Eure Aufgabe ist es, liebe Jugendliche, diesen Beitrag zu leisten. Zögert daher
nicht, auf den Ruf Gottes mit »Ja« zu antworten. .
4. Zudem grüße ich die hier anwesenden Delegierten anderer
Kirchen und kirchlicher Gemeinschaften. Immer deutlicher erkennt man, daß die Versöhnung
unter den Christen für die glaubwürdige Verkündigung des Evangeliums und den
Aufbau Europas von entscheidender Bedeutung ist. Die im April 2001 in Straßburg
unterzeichnete Charta oecumenica für Europa ist in dieser Hinsicht ein
bedeutender Schritt zur Intensivierung der Zusammenarbeit zwischen den
christlichen Kirchen und Gemeinschaften.

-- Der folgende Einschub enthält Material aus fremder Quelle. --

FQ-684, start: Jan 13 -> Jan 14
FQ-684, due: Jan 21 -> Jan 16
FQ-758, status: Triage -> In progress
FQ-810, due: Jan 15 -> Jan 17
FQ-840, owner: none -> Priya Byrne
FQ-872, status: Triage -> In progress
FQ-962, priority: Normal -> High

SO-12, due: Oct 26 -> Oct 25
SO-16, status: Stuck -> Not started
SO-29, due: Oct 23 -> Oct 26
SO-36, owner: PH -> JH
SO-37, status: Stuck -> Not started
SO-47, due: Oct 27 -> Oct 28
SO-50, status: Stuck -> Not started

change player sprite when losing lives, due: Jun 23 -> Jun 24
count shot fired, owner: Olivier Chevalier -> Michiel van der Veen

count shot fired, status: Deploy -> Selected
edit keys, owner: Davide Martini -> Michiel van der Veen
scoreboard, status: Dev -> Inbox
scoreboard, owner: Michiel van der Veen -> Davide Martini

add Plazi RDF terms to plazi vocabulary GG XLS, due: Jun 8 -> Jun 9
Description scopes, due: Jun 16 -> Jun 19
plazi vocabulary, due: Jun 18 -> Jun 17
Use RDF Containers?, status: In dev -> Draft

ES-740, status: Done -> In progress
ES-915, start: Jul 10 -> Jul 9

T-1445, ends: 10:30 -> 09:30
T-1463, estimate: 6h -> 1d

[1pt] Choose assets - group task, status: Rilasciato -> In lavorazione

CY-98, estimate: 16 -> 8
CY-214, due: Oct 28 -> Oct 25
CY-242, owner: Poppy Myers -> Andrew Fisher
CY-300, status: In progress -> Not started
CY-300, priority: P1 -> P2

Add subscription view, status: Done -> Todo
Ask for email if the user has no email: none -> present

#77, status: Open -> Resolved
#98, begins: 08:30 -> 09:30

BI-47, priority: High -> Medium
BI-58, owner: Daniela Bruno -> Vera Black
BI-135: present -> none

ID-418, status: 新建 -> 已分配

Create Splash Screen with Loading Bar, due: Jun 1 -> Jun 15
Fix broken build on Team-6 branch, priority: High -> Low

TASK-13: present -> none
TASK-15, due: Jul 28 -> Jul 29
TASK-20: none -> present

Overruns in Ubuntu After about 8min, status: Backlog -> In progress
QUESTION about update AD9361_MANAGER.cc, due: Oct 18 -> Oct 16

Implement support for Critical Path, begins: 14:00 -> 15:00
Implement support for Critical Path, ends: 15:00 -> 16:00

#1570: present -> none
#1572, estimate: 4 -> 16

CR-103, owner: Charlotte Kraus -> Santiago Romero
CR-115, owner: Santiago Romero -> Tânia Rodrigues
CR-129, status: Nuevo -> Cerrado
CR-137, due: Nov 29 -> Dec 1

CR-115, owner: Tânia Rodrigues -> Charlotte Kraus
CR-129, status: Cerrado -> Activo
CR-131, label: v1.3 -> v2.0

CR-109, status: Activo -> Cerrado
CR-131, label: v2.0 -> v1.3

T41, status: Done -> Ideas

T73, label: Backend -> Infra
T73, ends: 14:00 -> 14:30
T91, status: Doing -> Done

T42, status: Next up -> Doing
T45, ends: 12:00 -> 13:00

Ich bitte Gott, daß wir mit stets
wachsender Zuversicht und Entschlossenheit auf diesem Weg voranschreiten können.
Mit den besten Wünschen wende ich mich auch an die Verantwortlichen
der bischöflichen Institutionen Afrikas, Asiens und Amerikas, die an den
Arbeiten teilnehmen. Dank eurer Anwesenheit, meine Lieben, erweitert sich die
kirchliche Perspektive, und Europa wird sich seiner Verantwortung gegenüber
anderen Regionen und Völkern im Hinblick auf den Aufbau der erhofften
universalen Solidarität bewußt. Möge jeder von euch zum guten Gelingen des
Symposiums beitragen.
5. Liebe Brüder und Schwestern, der Herr beschenke euch in
diesen Tagen und in jedem Augenblick eures Lebens kraft des Heiligen Geistes mit
seinen reichen Gaben der Liebe, der Freude und des Friedens. Es begleite euch
Maria, die Mutter der Kirche, und es schütze euch der Evangelist Markus, dessen
Fest wir heute feiern.
Während ich alle meines besonderen Gebetsgedenkens versichere,
erteile ich euch und den kirchlichen Gemeinschaften und Einrichtungen, denen ihr
angehört, von ganzem Herzen meinen Segen.